I don't know why, but I've just seen a post I made in december and I've seen I cannot edit it. Why does this happen?
Besides, I've noticed that lately there are some threads that keep appearing to me in bold, as if there were still messages to read. But I've read them.
Any idea?
Thanks.

L.


----------



## belén

Regarding the editing questions, the norm is that one can only edit his/her posts for three days after he/she posted them. 

Regarding the bold question, I am sorry I have no clue...

Saludos
Belén


----------



## alc112

belen said:
			
		

> Regarding the editing questions, the norm is that one can only edit his/her posts for three days after he/she posted them.
> 
> Regarding the bold question, I am sorry I have no clue...
> 
> Saludos
> Belén


 
¿I have no clue significa "no tengo idea"?


----------



## DDT

alc112 said:
			
		

> ¿I have no clue significa "no tengo idea"?
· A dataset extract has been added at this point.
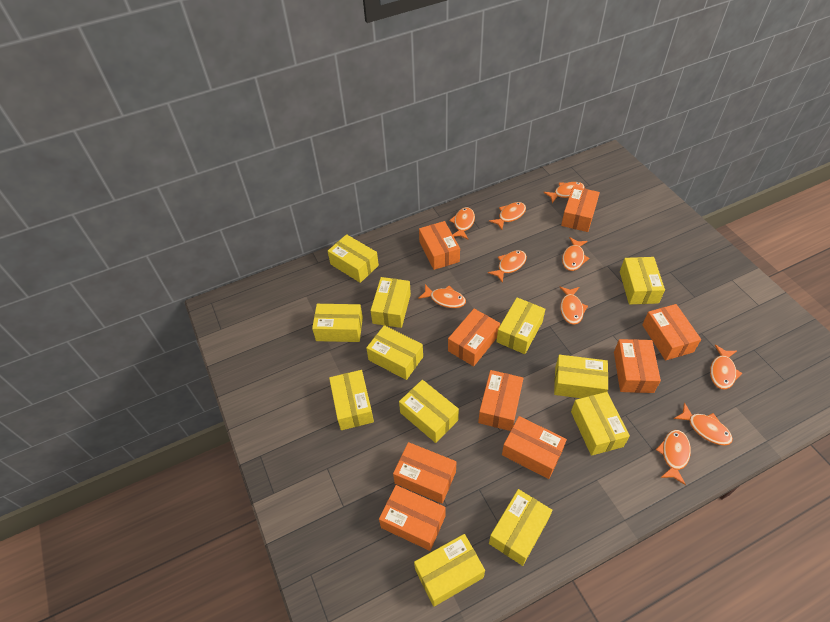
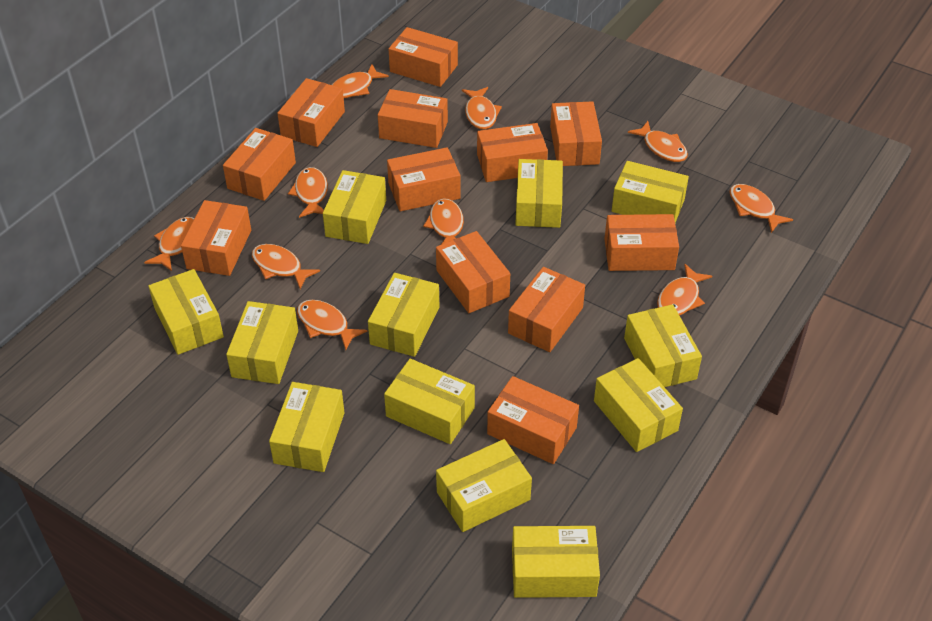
orange box: 9 -> 12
Yes, that's what it means 

DDT


----------



## alc112

DDT said:
			
		

> Yes, that's what it means
> 
> DDT


Thanks DDT


----------



## Leopold

belen said:
			
		

> Regarding the editing questions, the norm is that one can only edit his/her posts for three days after he/she posted them.
> 
> Regarding the bold question, I am sorry I have no clue...
> 
> Saludos
> Belén



Oh... three days... strange...
Thank you for the info, belén. 

L.


----------



## lauranazario

Leopold said:
			
		

> I don't know why, but I've just seen a post I made in december and I've seen I cannot edit it. Why does this happen?



As Mike explained to us, it has to do with the forum software, which automatically establishes a preset time limit to post edit capabilities. I understand this is not a "customizable" vBulletin software feature.

Saludos,
LN


----------



## Leopold

Thak you too, laura, for your support. 

L.


----------